Problem details
Please copy the lines below exactly, from the first one through the line showing "sem Siapkan Apel".

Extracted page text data
====================
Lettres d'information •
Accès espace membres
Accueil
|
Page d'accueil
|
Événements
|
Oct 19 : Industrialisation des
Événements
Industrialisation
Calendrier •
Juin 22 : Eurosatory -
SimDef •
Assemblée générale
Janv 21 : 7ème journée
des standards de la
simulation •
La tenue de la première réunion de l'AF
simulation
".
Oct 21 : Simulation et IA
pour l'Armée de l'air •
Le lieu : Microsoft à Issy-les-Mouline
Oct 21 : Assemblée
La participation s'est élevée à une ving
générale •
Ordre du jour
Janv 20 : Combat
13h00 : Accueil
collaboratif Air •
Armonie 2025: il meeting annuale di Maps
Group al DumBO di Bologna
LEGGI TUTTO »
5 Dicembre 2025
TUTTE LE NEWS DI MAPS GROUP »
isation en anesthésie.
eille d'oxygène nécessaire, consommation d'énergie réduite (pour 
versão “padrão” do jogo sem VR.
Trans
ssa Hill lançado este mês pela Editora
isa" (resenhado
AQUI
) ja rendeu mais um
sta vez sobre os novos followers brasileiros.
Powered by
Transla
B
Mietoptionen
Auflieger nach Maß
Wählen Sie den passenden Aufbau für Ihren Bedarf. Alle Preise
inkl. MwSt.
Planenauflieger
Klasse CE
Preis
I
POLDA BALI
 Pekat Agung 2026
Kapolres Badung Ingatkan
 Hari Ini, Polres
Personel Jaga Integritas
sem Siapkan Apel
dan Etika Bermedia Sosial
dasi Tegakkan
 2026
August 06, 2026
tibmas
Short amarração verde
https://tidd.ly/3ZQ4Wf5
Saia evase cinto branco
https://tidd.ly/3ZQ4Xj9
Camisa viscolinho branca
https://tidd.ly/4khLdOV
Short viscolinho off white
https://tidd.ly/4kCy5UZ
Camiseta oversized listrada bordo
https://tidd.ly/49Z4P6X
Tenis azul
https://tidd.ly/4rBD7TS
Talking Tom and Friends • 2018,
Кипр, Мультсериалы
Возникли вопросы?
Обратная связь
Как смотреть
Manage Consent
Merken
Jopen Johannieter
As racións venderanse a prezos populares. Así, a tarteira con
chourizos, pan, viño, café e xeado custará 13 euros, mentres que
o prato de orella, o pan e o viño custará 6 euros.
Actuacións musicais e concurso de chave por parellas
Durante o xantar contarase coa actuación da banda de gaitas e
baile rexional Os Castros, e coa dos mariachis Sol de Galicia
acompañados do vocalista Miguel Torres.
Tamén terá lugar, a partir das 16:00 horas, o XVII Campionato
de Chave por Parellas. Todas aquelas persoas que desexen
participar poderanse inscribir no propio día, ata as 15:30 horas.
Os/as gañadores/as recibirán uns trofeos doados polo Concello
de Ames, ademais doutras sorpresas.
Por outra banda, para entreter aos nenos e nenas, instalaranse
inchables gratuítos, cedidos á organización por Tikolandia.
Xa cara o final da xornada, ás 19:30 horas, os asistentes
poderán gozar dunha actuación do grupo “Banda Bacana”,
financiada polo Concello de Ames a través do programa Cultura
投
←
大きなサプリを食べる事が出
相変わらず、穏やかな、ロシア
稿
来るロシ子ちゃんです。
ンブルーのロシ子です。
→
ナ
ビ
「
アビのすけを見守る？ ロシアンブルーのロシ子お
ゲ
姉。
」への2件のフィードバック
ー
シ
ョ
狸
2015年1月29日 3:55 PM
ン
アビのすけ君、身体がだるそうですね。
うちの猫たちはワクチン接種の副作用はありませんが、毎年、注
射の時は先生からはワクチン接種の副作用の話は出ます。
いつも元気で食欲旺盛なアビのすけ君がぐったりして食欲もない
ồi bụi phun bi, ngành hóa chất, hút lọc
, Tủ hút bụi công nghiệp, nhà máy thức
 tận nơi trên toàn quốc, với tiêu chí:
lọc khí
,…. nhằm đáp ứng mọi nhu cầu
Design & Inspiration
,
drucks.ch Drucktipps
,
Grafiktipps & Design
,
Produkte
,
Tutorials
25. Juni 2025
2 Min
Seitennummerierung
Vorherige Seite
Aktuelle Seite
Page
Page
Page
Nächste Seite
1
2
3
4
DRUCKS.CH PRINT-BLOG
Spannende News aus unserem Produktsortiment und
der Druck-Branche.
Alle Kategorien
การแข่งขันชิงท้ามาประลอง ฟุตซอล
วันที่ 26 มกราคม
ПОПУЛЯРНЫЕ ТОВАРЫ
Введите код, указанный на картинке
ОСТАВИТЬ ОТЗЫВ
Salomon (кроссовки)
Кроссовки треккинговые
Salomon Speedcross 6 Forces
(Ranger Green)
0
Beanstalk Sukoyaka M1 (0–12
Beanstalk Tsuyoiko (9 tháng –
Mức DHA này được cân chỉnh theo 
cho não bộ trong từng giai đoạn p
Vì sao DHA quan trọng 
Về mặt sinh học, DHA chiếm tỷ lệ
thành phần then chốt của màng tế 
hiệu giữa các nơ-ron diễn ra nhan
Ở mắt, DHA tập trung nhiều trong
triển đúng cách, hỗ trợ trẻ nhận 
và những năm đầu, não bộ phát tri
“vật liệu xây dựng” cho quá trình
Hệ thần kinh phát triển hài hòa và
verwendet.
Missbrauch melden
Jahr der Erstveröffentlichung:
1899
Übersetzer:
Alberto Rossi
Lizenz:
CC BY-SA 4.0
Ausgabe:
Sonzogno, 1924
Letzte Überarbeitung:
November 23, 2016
====================
Result for this task
Lettres d'information •
Accès espace membres
Accueil
|
Page d'accueil
|
Événements
|
Oct 19 : Industrialisation des
Événements
Industrialisation
Calendrier •
Juin 22 : Eurosatory -
SimDef •
Assemblée générale
Janv 21 : 7ème journée
des standards de la
simulation •
La tenue de la première réunion de l'AF
simulation
".
Oct 21 : Simulation et IA
pour l'Armée de l'air •
Le lieu : Microsoft à Issy-les-Mouline
Oct 21 : Assemblée
La participation s'est élevée à une ving
générale •
Ordre du jour
Janv 20 : Combat
13h00 : Accueil
collaboratif Air •
Armonie 2025: il meeting annuale di Maps
Group al DumBO di Bologna
LEGGI TUTTO »
5 Dicembre 2025
TUTTE LE NEWS DI MAPS GROUP »
isation en anesthésie.
eille d'oxygène nécessaire, consommation d'énergie réduite (pour 
versão “padrão” do jogo sem VR.
Trans
ssa Hill lançado este mês pela Editora
isa" (resenhado
AQUI
) ja rendeu mais um
sta vez sobre os novos followers brasileiros.
Powered by
Transla
B
Mietoptionen
Auflieger nach Maß
Wählen Sie den passenden Aufbau für Ihren Bedarf. Alle Preise
inkl. MwSt.
Planenauflieger
Klasse CE
Preis
I
POLDA BALI
 Pekat Agung 2026
Kapolres Badung Ingatkan
 Hari Ini, Polres
Personel Jaga Integritas
sem Siapkan Apel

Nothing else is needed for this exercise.